* What is required
Rewrite the part of the SymPy buffer text that begins at "# Make value" and stops after "to a model.", changing "demand reactions" to "sink reactions".

* Provided passage

════════════════

Below, the symbolic capabilities of SymPy are used to solve for the steady state concentrations of the buffer molecules.
[22]:
from sympy import Eq, Symbol, pprint, solve
from mass.util import strip_time
The first step is to define the equation for the total buffer pool symbolically:
[23]:
buffer_total_equation = Eq(Symbol("B") + Symbol("BP"), 10)
pprint(buffer_total_equation)
B + BP = 10
The equation for the reaction rate at equilibrium is also defined. The strip_time()
function is used to strip time dependency from the equation.
[24]:
buffer_rate_equation = Eq(0, strip_time(buffer.rate))
# Substitute defined concentration values into equation
buffer_rate_equation = buffer_rate_equation.subs({
"atp_c": atp_c.initial_condition,
"adp_c": adp_c.initial_condition,
"kf_buffer": buffer.kf,
"Keq_buffer": buffer.Keq})
pprint(buffer_rate_equation)
0 = 1600.0⋅B - 400.0⋅BP
These two equations can be solved to get the buffer concentrations:
[25]:
buffer_sol = solve([buffer_total_equation, buffer_rate_equation],
[Symbol("B"), Symbol("BP")])
buffer_sol
[25]:
{B: 2.00000000000000, BP: 8.00000000000000}
Because the metabolites already exist in the model, their initial conditions can be updated to the calculated concentrations using the MassModel.update_initial_conditions()
method.
[26]:
# Replace the symbols in the dict
for met_symbol, concentration in buffer_sol.copy().items():
metabolite = model.metabolites.get_by_id(str(met_symbol))
# Make value as a float
buffer_sol[metabolite] = float(buffer_sol.pop(met_symbol))
model.update_initial_conditions(buffer_sol)
model.initial_conditions
[26]:
{<MassMetabolite adp_c at 0x7f8368c373a0>: 0.4,
<MassMetabolite atp_c at 0x7f8368c377c0>: 1.6,
<MassMetabolite amp_c at 0x7f8368c37f70>: 0.1,
<MassMetabolite B at 0x7f8359672160>: 2.0,
<MassMetabolite BP at 0x7f8359672b50>: 8.0}
2.2.2. Adding boundary reactions
After adding the buffer reactions, the next step is to define the AMP source and demand reactions. The add_boundary()
method is employed to create and add a boundary reaction to a model.
[27]:
amp_drain = model.add_boundary(
model.metabolites.amp_c,
boundary_type="demand",
reaction_id="amp_drain")
amp_in = model.add_boundary(
model.metabolites.amp_c,
boundary_type="demand",
reaction_id="amp_in")
print(amp_drain)
print(amp_in)
amp_drain: amp_c -->
amp_in: amp_c -->
When a boundary reaction is created, a ‘boundary metabolite’ is also created as a proxy metabolite. The proxy metabolite is the external metabolite concentration (i.e., boundary condition) without instantiating a new MassMetabolite
object to represent the external metabolite.

════════════════

* Record excerpts

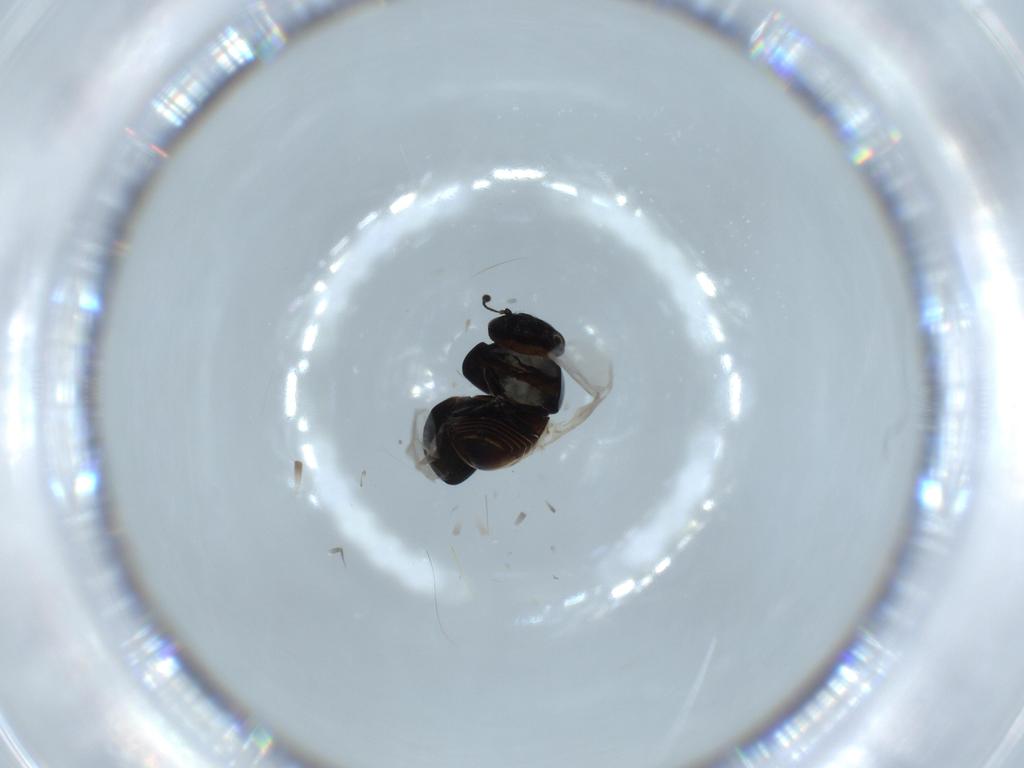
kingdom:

════════════════

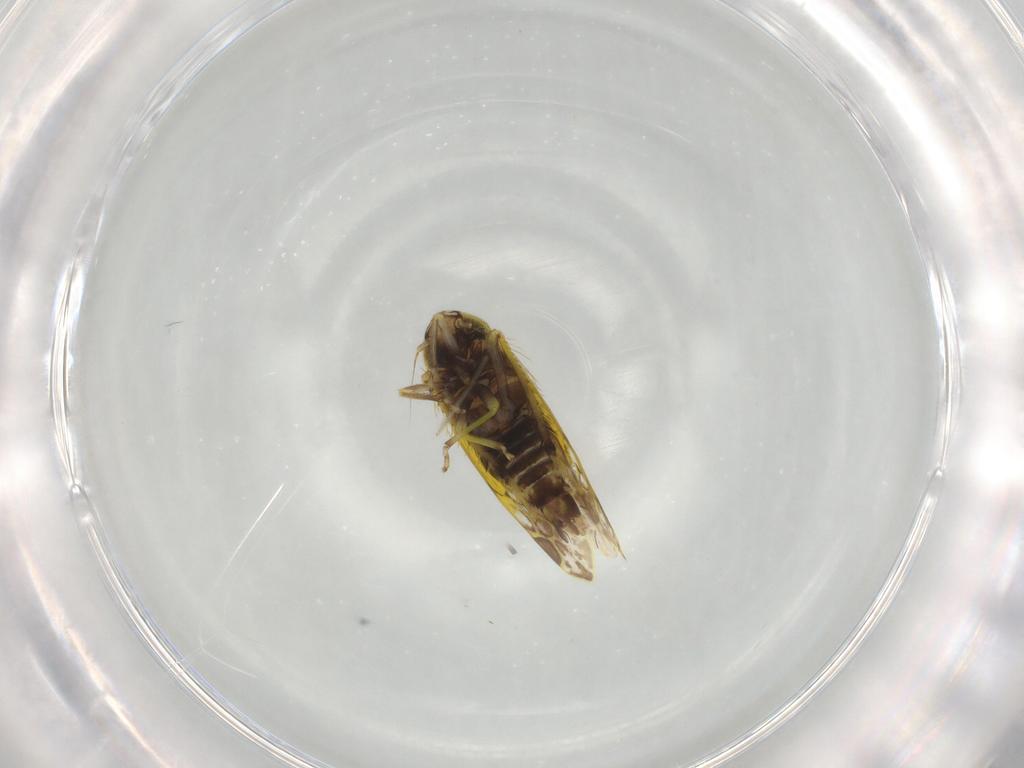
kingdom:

════════════════

* Result of the task
# Make value as a float
buffer_sol[metabolite] = float(buffer_sol.pop(met_symbol))
model.update_initial_conditions(buffer_sol)
model.initial_conditions
[26]:
{<MassMetabolite adp_c at 0x7f8368c373a0>: 0.4,
<MassMetabolite atp_c at 0x7f8368c377c0>: 1.6,
<MassMetabolite amp_c at 0x7f8368c37f70>: 0.1,
<MassMetabolite B at 0x7f8359672160>: 2.0,
<MassMetabolite BP at 0x7f8359672b50>: 8.0}
2.2.2. Adding boundary reactions
After adding the buffer reactions, the next step is to define the AMP source and sink reactions. The add_boundary()
method is employed to create and add a boundary reaction to a model.